### Short task
Rescale the records below: reproduce every line, multiplying each coordinate of the dot's location in the second view by 1.9 and rounding to the nearest whole number with halves going up, while leaving the pose lines and the first-view dot coordinates unchanged. Leave the pictures out of your answer.

(Dataset items)
---+---

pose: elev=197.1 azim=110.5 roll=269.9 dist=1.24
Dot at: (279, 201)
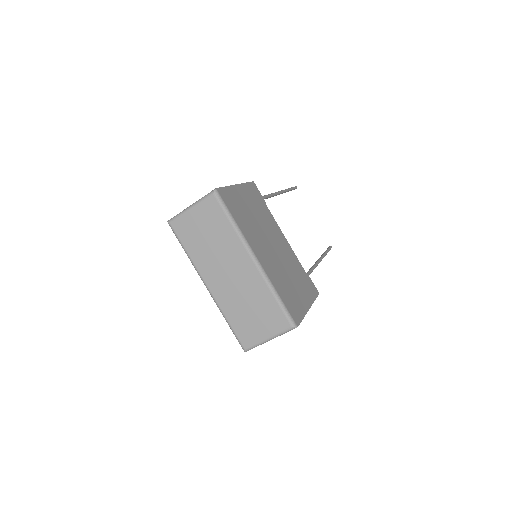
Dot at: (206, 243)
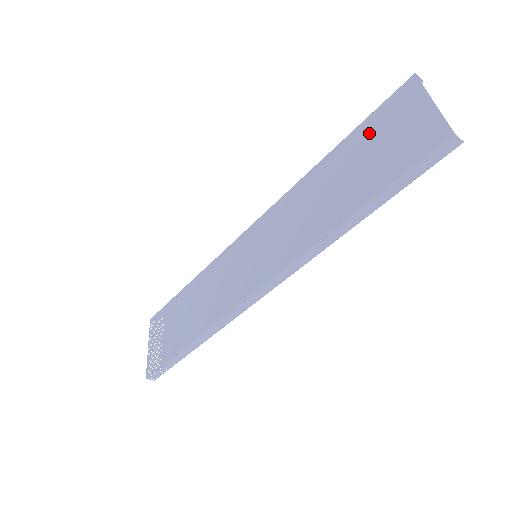
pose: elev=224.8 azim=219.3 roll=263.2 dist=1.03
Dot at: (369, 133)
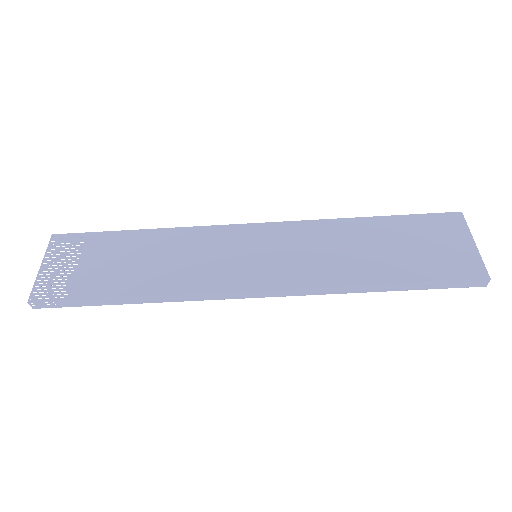
Dot at: (413, 228)
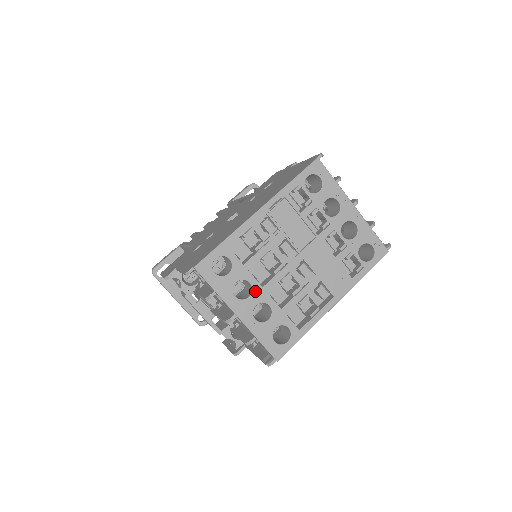
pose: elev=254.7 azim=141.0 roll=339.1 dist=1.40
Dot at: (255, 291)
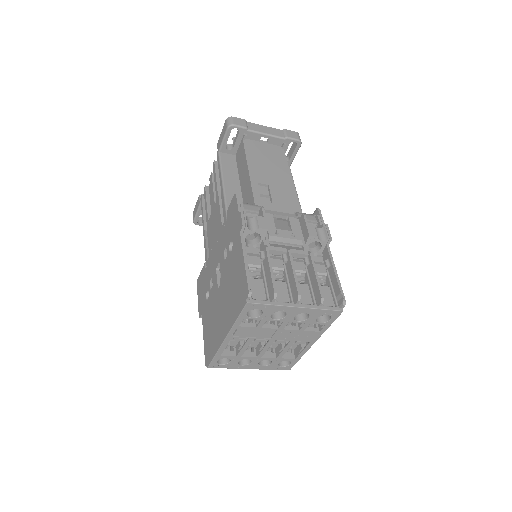
Dot at: (253, 360)
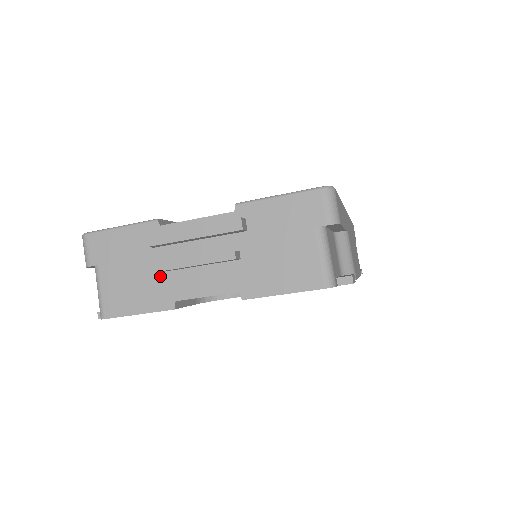
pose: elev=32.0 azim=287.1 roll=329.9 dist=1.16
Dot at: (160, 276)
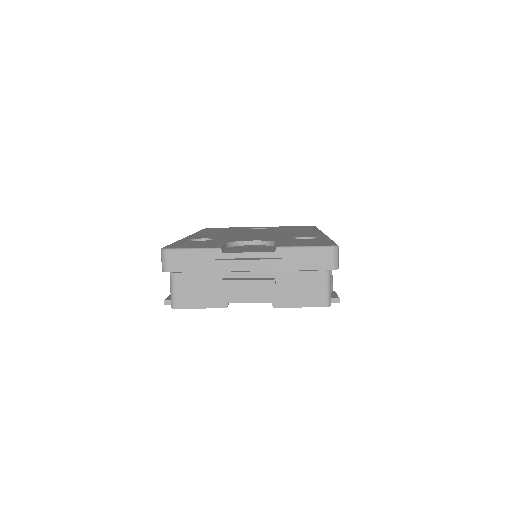
Dot at: (219, 286)
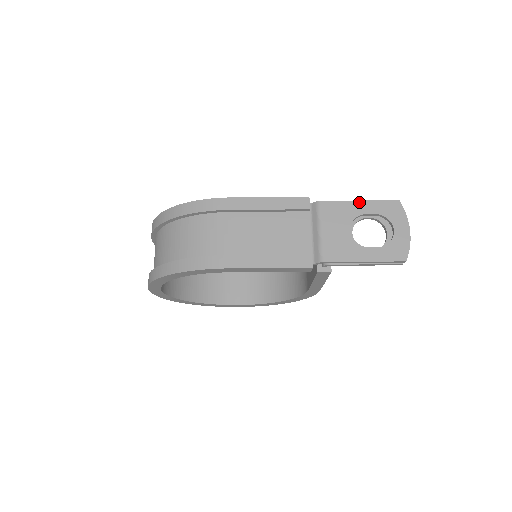
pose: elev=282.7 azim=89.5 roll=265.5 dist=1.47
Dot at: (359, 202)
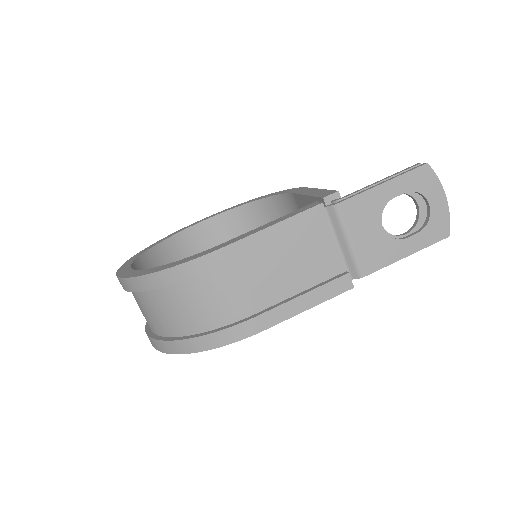
Dot at: (383, 185)
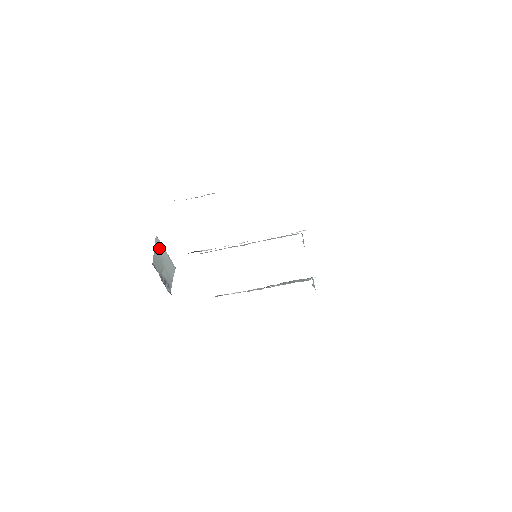
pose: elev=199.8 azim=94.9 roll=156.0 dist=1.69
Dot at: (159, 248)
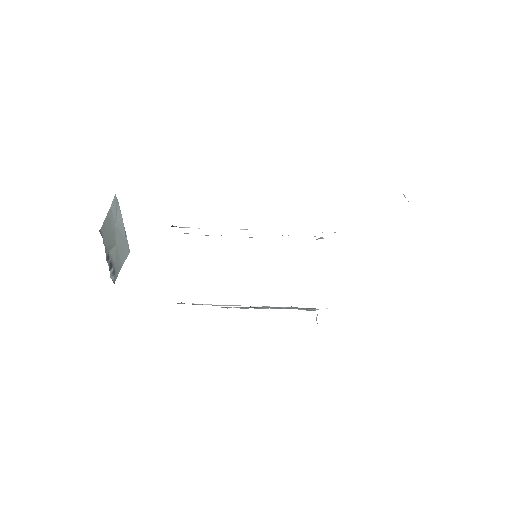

---+---

### Final result
pose: elev=197.1 azim=110.5 roll=269.9 dist=1.24
Dot at: (279, 201)
Dot at: (391, 462)
pose: elev=224.8 azim=219.3 roll=263.2 dist=1.03
Dot at: (369, 133)
Dot at: (785, 433)
pose: elev=254.7 azim=141.0 roll=339.1 dist=1.40
Dot at: (255, 291)
Dot at: (481, 684)
pose: elev=32.0 azim=287.1 roll=329.9 dist=1.16
Dot at: (160, 276)
Dot at: (416, 543)
pose: elev=282.7 azim=89.5 roll=265.5 dist=1.47
Dot at: (359, 202)
Dot at: (728, 352)
pose: elev=199.8 azim=94.9 roll=156.0 dist=1.69
Dot at: (159, 248)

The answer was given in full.